Some other things I have learned over the years that may be insightful
• Don’t expect volume discounts will be better. Vendors know that the big boys can afford to pay! I have negotiated far better pricing at smaller companies than I have found bigger organisations have paid for far bigger orders. Volume does help of course but remind your vendor that you’re not a major bank (unless you are!) and you simply cannot afford to pay what they pay
• Don’t ever forget people buy from people they like, and people also do better deals for people that they like. Do think win-win where you can. How can you help your vendor be successful, obviously not to the detriment of your organisation though. As mentioned above, if there are concessions that you can make that has no adverse impact to you, then if you are getting a good deal, I’d encourage you to drive to a win-win outcome. Can you pay up front? Can you buy this quarter? Can you be a reference site, speak at their next conference or internal meeting. Typically, all of these things have a value
• Don’t ever forget this one! Can you sell something your company provides to their company? Can you introduce your account manager to their buyer on their side? If not, why not?

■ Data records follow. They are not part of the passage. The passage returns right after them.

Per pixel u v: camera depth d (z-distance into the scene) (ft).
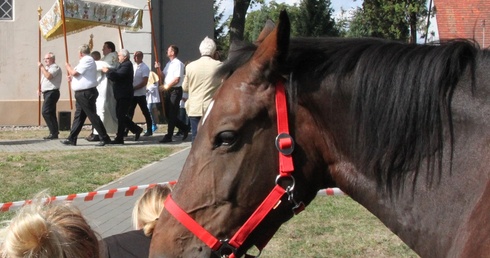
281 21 7.57
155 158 36.52
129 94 42.86
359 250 20.13
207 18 70.90
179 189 8.04
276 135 7.89
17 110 57.00
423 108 7.66
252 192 7.86
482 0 47.29
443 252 7.42
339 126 8.03
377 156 7.84
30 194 26.78
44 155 36.76
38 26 57.21
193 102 34.30
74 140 42.65
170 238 7.92
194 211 7.88
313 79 8.05
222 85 8.16
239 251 7.93
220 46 118.83
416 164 7.70
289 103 8.00
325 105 8.02
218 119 7.87
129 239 11.57
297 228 22.58
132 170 32.71
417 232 7.66
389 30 67.67
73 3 46.98
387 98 7.79
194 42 70.79
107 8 48.85
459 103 7.55
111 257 11.23
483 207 7.02
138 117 58.59
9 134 50.67
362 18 71.31
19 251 6.41
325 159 8.13
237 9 70.08
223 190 7.81
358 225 22.95
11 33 56.75
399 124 7.73
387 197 7.88
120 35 54.08
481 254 6.80
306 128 8.02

• Be honest, play by the rules and always maintain integrity. If you lay out a process to the suppliers, then stick to it. For instance, if you said that they get one shot at the deal and the best price wins, then you should honour that. Don’t then go back and ask for second round pricing from vendor #2 as it weakens your credibility. Personally, I wouldn’t recommend a “one-shot” approach for any material spend though. In my experience there is always more to give!
• Be respectful. It took me a lot of years to recognise that whilst this was always a game for me, you really are affecting the sales person’s livelihood and often their take home pay. It is different on the other side of the table.